Pins 0 and 1 are the hardware Serial RX and TX pins. If you use Serial you should not use those pins for anything.

Do you have pull down resistors connected to the switch inputs? Without the pull down resistors, the input is floating (undefined state) when the button is not pressed.

See the state change tutorial.

Karma for code tags on first post. Not many bother to read the guidelines.

Your code is calling you a liar. It says the buttons are connected to pins 1 and 9. No pin 0.

Try it with pins 9 and 10 and report back.

BTW why do you have functions case0() and case1() which are never used? Just to confuse anyone trying to read your code?

Steve

Here is a better way to wire normally open momentary switches (buttons). You can use the internal pull up resistors this way and the cap adds debouncing. Note that the input will be HIGH when the button is not pressed and LOW when pressed. Adjust logic as necessary.

digin.jpg

groundFungus:
Pins 0 and 1 are the hardware Serial RX and TX pins. If you use Serial you should not use those pins for anything.

Do you have pull down resistors connected to the switch inputs? Without the pull down resistors, the input is floating (undefined state) when the button is not pressed.

See the state change tutorial.

Karma for code tags on first post. Not many bother to read the guidelines.

i did not use a pull down resistor since i did not need it for another project i did along with a tutorial - i will try this right away

slipstick:
Your code is calling you a liar. It says the buttons are connected to pins 1 and 9. No pin 0.

Try it with pins 9 and 10 and report back.

BTW why do you have functions case0() and case1() which are never used? Just to confuse anyone trying to read your code?

Steve

sorry, i seed to have copied the code when i was trying another pin to compare - that obviously did not make my code more readable.
the functions case0 and case1 are exempted in the main switch for testing, i left them in the code so whoever tried to read it would have more of an idea what i was trying to do… but i understand that that this makes the code more difficult to read - i will remember this when posting in the future

groundFungus:
Here is a better way to wire normally open momentary switches (buttons).

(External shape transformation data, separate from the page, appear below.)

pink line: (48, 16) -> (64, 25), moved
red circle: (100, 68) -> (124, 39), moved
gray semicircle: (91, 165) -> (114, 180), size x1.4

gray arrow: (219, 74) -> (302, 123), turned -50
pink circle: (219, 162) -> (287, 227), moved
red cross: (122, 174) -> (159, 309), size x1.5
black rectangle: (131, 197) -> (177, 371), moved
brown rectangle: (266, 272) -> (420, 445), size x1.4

You can use the internal pull up resistors this way and the cap adds debouncing. Note that the input will be HIGH when the button is not pressed and LOW when pressed. Adjust logic as necessary.

digin.jpg

i will look into this

thanks to all of you for responding so fast

To enable the internal pullups, use the pinMode(inputPin, INPUT_PULLUP) function.

thank you everone, the pull down resistor works,

next i will try to understand the diagram groundFungus posted

I will be happy to help you understand if you have questions.